◆ DATA LISTING
┄┄┄┄┄┄┄┄┄┄┄┄┄┄┄┄┄┄┄┄
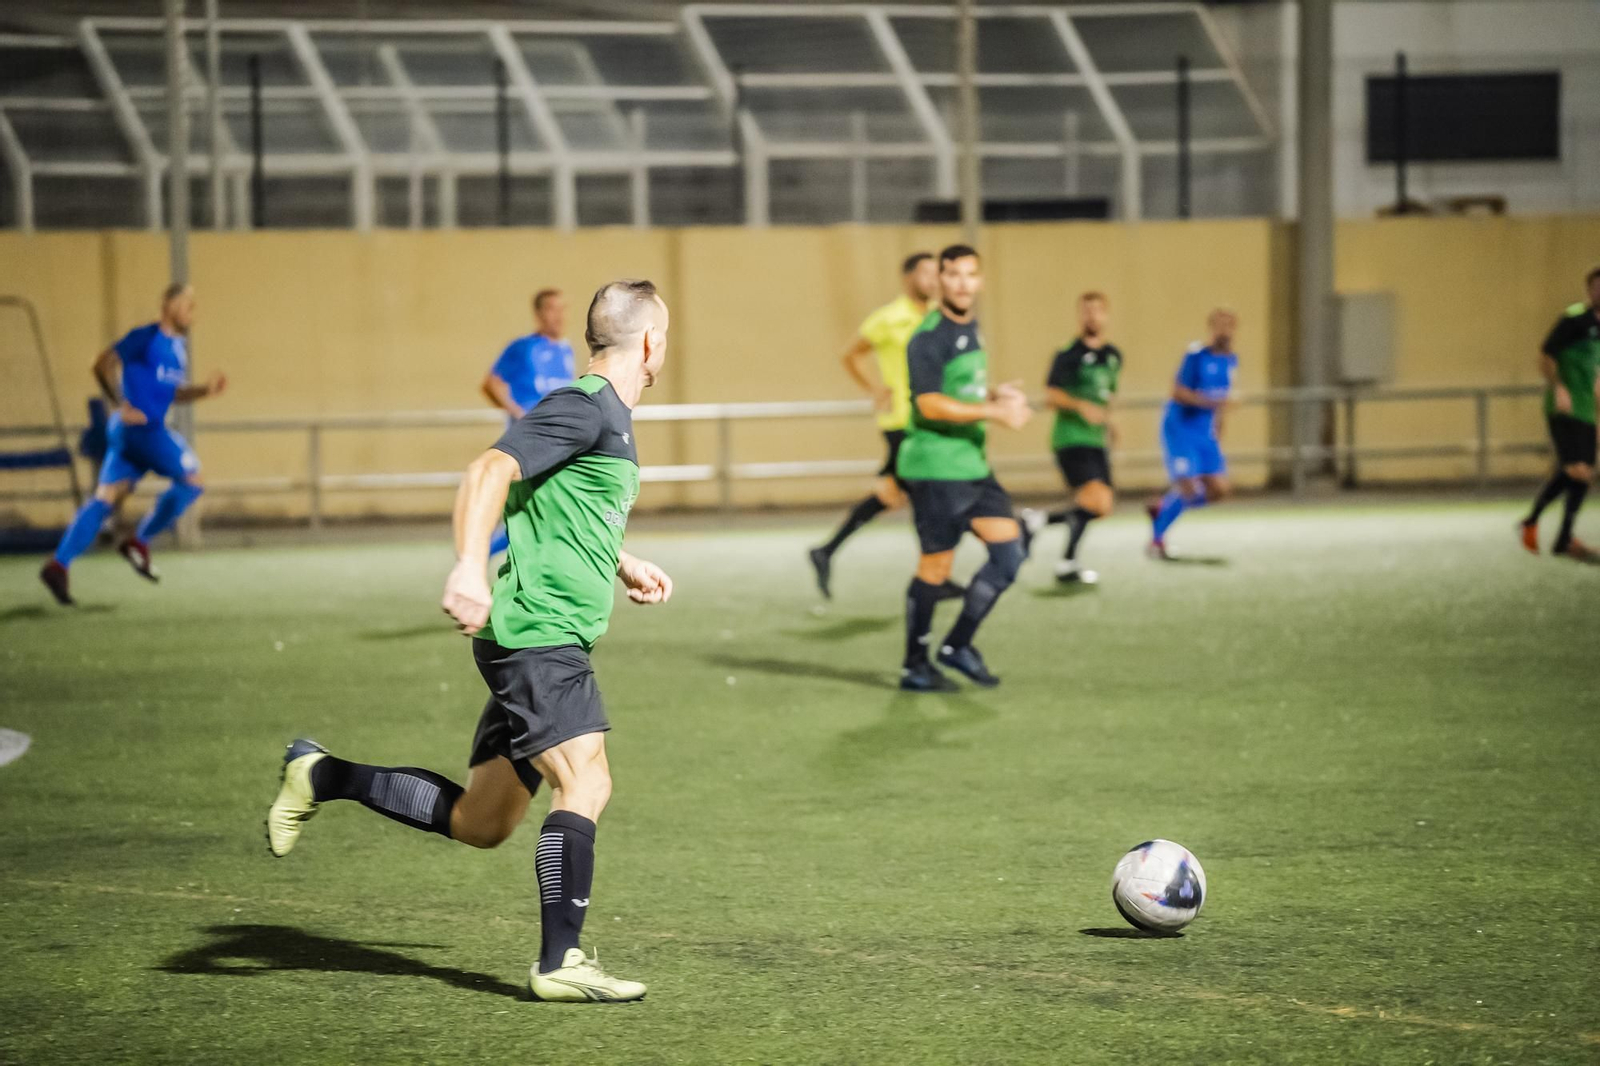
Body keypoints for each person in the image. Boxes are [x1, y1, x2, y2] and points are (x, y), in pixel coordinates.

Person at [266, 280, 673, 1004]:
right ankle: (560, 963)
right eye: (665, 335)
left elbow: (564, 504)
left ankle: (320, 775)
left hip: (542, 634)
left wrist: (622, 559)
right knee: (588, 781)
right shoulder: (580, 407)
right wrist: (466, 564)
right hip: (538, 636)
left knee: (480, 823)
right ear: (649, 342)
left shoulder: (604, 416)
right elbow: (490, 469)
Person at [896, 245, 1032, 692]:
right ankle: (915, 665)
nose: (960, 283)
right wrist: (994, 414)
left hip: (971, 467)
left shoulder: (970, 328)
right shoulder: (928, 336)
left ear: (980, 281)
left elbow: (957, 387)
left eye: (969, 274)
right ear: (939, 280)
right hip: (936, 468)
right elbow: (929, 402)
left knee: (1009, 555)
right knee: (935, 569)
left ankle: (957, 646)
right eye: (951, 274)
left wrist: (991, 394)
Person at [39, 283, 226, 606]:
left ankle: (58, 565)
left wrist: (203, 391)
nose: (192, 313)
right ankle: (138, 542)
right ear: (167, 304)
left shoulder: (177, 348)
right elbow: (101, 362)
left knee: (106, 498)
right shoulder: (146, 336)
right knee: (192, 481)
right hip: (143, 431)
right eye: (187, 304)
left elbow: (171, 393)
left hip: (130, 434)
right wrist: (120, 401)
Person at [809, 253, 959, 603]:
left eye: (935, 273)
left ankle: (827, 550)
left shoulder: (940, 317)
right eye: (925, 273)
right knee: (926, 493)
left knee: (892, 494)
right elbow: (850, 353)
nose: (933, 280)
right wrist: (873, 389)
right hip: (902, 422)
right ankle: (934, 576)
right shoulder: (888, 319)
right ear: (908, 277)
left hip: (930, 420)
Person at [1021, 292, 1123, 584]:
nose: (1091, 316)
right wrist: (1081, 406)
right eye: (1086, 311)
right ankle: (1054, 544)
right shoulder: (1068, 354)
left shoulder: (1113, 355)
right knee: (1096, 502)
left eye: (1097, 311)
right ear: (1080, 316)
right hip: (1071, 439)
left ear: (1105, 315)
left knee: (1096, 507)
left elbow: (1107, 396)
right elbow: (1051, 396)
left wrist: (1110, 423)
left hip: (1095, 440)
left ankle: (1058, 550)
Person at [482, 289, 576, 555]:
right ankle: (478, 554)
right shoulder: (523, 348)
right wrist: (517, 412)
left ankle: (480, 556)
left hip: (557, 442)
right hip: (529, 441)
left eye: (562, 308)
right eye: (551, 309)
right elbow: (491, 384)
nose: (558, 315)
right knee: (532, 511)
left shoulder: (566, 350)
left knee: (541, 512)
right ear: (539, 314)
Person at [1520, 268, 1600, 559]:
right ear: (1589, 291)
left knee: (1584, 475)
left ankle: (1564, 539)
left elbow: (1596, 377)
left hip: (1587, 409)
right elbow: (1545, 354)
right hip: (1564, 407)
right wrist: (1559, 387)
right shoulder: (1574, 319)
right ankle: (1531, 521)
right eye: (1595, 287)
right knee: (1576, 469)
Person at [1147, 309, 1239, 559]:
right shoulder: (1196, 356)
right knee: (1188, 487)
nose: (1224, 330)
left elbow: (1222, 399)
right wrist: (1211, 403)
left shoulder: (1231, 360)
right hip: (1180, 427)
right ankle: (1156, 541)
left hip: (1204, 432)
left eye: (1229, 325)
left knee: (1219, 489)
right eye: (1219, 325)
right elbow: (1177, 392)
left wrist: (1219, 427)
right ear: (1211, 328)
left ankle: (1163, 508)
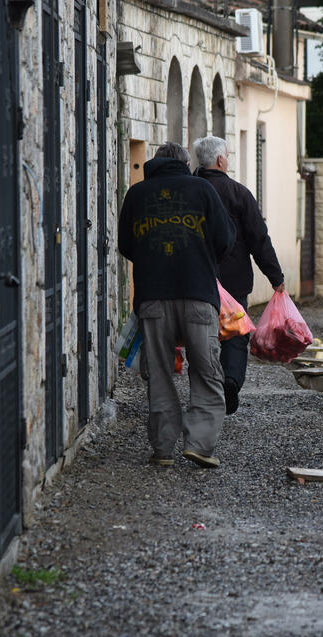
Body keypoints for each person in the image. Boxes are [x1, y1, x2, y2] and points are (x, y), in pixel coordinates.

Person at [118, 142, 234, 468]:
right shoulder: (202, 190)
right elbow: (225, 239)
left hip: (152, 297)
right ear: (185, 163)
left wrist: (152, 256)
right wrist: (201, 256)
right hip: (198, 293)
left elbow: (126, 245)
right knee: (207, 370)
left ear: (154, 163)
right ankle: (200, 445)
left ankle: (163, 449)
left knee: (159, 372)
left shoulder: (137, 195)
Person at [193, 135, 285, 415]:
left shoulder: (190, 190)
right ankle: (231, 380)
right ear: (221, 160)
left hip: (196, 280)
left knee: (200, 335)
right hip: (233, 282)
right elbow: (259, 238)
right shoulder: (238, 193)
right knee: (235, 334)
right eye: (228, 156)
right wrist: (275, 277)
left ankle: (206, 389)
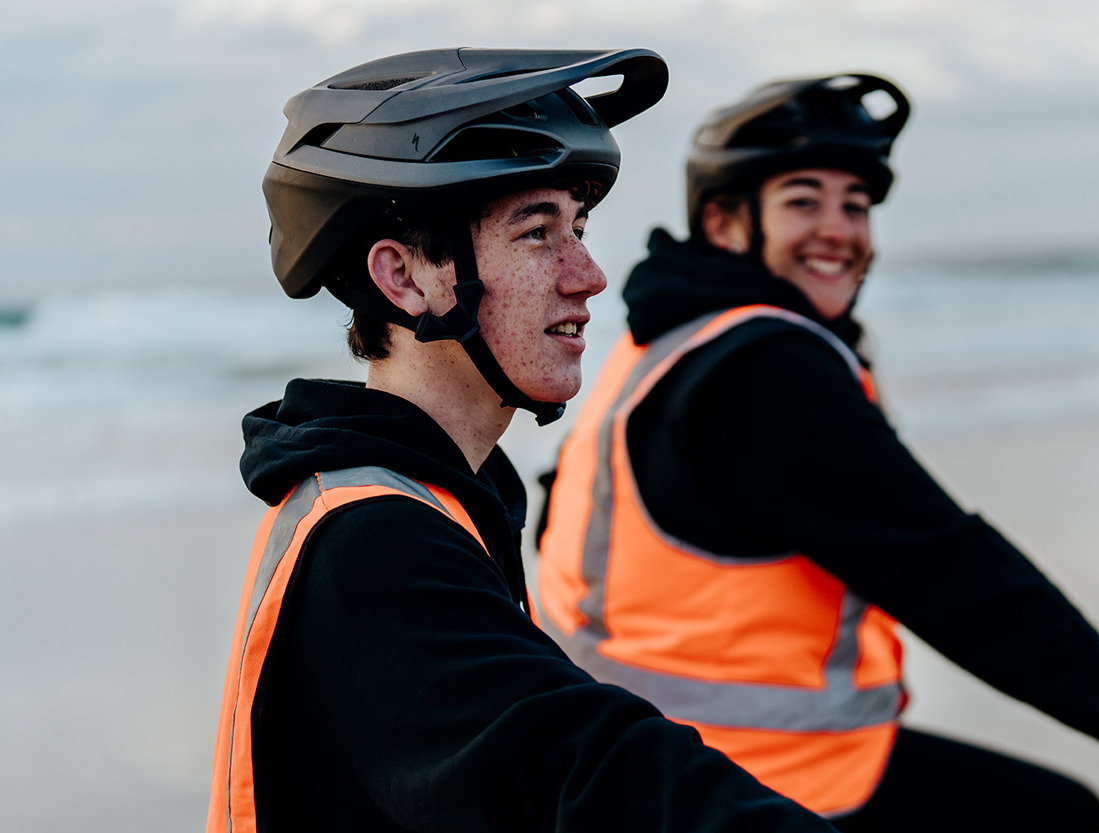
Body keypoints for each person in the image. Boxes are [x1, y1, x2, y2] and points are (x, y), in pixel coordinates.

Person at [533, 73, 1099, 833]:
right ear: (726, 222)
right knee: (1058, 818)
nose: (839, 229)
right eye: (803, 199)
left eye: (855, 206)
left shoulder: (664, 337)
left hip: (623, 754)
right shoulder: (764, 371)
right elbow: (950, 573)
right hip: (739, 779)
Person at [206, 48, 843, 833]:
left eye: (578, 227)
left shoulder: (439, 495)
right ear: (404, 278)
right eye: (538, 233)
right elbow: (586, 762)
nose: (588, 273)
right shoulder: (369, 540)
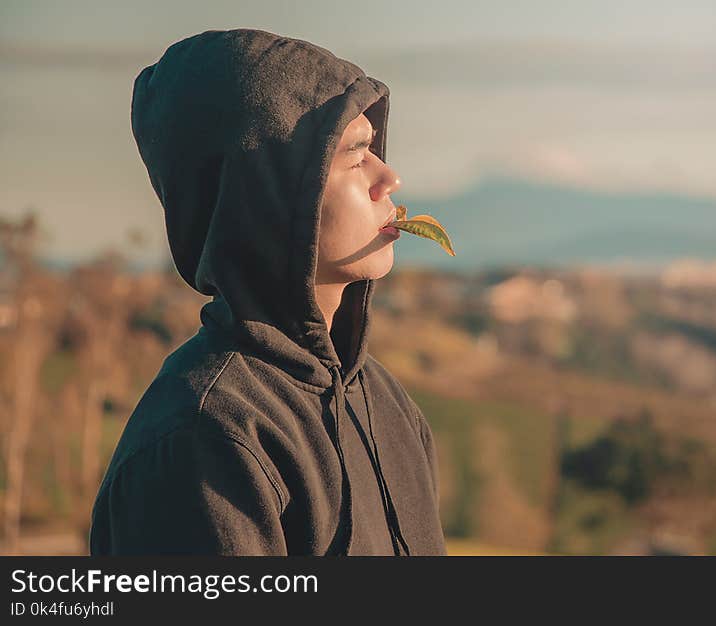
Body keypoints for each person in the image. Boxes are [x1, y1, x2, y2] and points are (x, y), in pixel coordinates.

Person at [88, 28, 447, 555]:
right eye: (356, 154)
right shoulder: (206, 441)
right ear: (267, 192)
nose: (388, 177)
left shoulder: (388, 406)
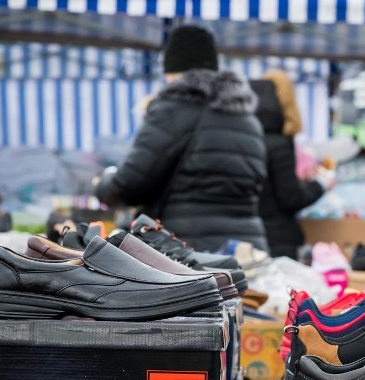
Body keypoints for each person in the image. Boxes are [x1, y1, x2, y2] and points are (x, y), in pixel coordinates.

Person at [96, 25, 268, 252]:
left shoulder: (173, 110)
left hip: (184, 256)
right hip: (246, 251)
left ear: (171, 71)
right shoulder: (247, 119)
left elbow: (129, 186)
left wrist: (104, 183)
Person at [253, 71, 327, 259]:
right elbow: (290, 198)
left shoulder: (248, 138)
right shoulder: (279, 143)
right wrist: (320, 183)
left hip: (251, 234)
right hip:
┄┄┄┄┄┄┄┄┄┄┄┄┄┄┄┄┄┄┄┄
Return the whole listing, word for word, and leave out every picture.

Body keypoints for each person in the image. Boxes are [x1, y1, x2, y2] and points are (x, y), in pixel coordinates.

Person at [266, 280, 673, 1004]:
right ankle: (560, 963)
right eye: (665, 335)
left elbow: (564, 504)
left ankle: (320, 775)
left hip: (542, 634)
left wrist: (622, 559)
right knee: (588, 781)
right shoulder: (580, 407)
right wrist: (466, 564)
right hip: (538, 636)
left knee: (480, 823)
right ear: (649, 342)
left shoulder: (604, 416)
right elbow: (490, 469)
Person at [896, 245, 1032, 692]:
right ankle: (915, 665)
nose: (960, 283)
right wrist: (994, 414)
left hip: (971, 467)
left shoulder: (970, 328)
right shoulder: (928, 336)
left ear: (980, 281)
left elbow: (957, 387)
left eye: (969, 274)
right ear: (939, 280)
right hip: (936, 468)
right elbow: (929, 402)
left knee: (1009, 555)
right knee: (935, 569)
left ankle: (957, 646)
right eye: (951, 274)
left wrist: (991, 394)
Person at [39, 283, 226, 606]:
left ankle: (58, 565)
left wrist: (203, 391)
nose: (192, 313)
right ankle: (138, 542)
right ear: (167, 304)
left shoulder: (177, 348)
right elbow: (101, 362)
left knee: (106, 498)
right shoulder: (146, 336)
right knee: (192, 481)
right hip: (143, 431)
right eye: (187, 304)
left elbow: (171, 393)
left hip: (130, 434)
right wrist: (120, 401)
Person at [809, 253, 959, 603]:
left eye: (935, 273)
left ankle: (827, 550)
left shoulder: (940, 317)
right eye: (925, 273)
right knee: (926, 493)
left knee: (892, 494)
right elbow: (850, 353)
nose: (933, 280)
right wrist: (873, 389)
right hip: (902, 422)
right ankle: (934, 576)
right shoulder: (888, 319)
right ear: (908, 277)
left hip: (930, 420)
Person at [1021, 292, 1123, 584]:
nose: (1091, 316)
right wrist: (1081, 406)
right eye: (1086, 311)
right ankle: (1054, 544)
right shoulder: (1068, 354)
left shoulder: (1113, 355)
right knee: (1096, 502)
left eye: (1097, 311)
right ear: (1080, 316)
right hip: (1071, 439)
left ear: (1105, 315)
left knee: (1096, 507)
left elbow: (1107, 396)
right elbow: (1051, 396)
left wrist: (1110, 423)
left hip: (1095, 440)
left ankle: (1058, 550)
Person at [482, 289, 576, 555]:
right ankle: (478, 554)
right shoulder: (523, 348)
right wrist: (517, 412)
left ankle: (480, 556)
left hip: (557, 442)
right hip: (529, 441)
left eye: (562, 308)
right eye: (551, 309)
right elbow: (491, 384)
nose: (558, 315)
right knee: (532, 511)
left shoulder: (566, 350)
left knee: (541, 512)
right ear: (539, 314)
Person at [1520, 268, 1600, 559]:
right ear: (1589, 291)
left knee: (1584, 475)
left ankle: (1564, 539)
left elbow: (1596, 377)
left hip: (1587, 409)
right elbow: (1545, 354)
right hip: (1564, 407)
right wrist: (1559, 387)
right shoulder: (1574, 319)
right ankle: (1531, 521)
right eye: (1595, 287)
right knee: (1576, 469)
Person at [1147, 309, 1239, 559]:
right shoulder: (1196, 356)
right knee: (1188, 487)
nose: (1224, 330)
left elbow: (1222, 399)
right wrist: (1211, 403)
left shoulder: (1231, 360)
right hip: (1180, 427)
right ankle: (1156, 541)
left hip: (1204, 432)
left eye: (1229, 325)
left knee: (1219, 489)
right eye: (1219, 325)
right elbow: (1177, 392)
left wrist: (1219, 427)
right ear: (1211, 328)
left ankle: (1163, 508)
Body keypoints for each person in the image. Boxes are [x1, y1, x2, y2] and points are (x, y), in pixel coordinates.

Person at [118, 142, 234, 468]:
right shoulder: (202, 190)
right elbow: (225, 239)
left hip: (152, 297)
right ear: (185, 163)
left wrist: (152, 256)
right wrist: (201, 256)
right hip: (198, 293)
left elbow: (126, 245)
right knee: (207, 370)
left ear: (154, 163)
right ankle: (200, 445)
left ankle: (163, 449)
left knee: (159, 372)
left shoulder: (137, 195)
Person at [193, 135, 285, 415]:
left shoulder: (190, 190)
right ankle: (231, 380)
right ear: (221, 160)
left hip: (196, 280)
left knee: (200, 335)
right hip: (233, 282)
right elbow: (259, 238)
right shoulder: (238, 193)
right knee: (235, 334)
right eye: (228, 156)
right wrist: (275, 277)
left ankle: (206, 389)
Body keypoints for each person in the image. Boxes are [x1, y1, x2, y2] and points are (x, y), in pixel coordinates.

Person at [533, 73, 1099, 833]:
right ear: (726, 222)
right knee: (1058, 818)
nose: (839, 229)
right eye: (803, 199)
left eye: (855, 206)
left shoulder: (664, 337)
left hip: (623, 754)
right shoulder: (764, 371)
right elbow: (950, 573)
right hip: (739, 779)
Person at [206, 48, 843, 833]:
left eye: (578, 227)
left shoulder: (439, 495)
right ear: (404, 278)
right eye: (538, 233)
right elbow: (586, 762)
nose: (588, 273)
right shoulder: (369, 540)
Body keypoints for each person in the image. Boxes are [x1, y1, x2, y2] and points are (x, y), in pixel coordinates.

Person at [88, 28, 447, 555]:
right eye: (356, 154)
right shoulder: (206, 441)
right ear: (267, 192)
nose: (388, 177)
left shoulder: (388, 406)
Body keypoints for each person in the image. Boxes are [x1, y1, x2, y2] and points are (x, y), in pixel coordinates.

Person at [96, 25, 268, 252]:
left shoulder: (173, 110)
left hip: (184, 256)
right hip: (246, 251)
left ear: (171, 71)
right shoulder: (247, 119)
left elbow: (129, 186)
left wrist: (104, 183)
Person at [253, 71, 327, 259]:
right elbow: (290, 198)
left shoulder: (248, 138)
right shoulder: (279, 143)
right wrist: (320, 183)
left hip: (251, 234)
right hip:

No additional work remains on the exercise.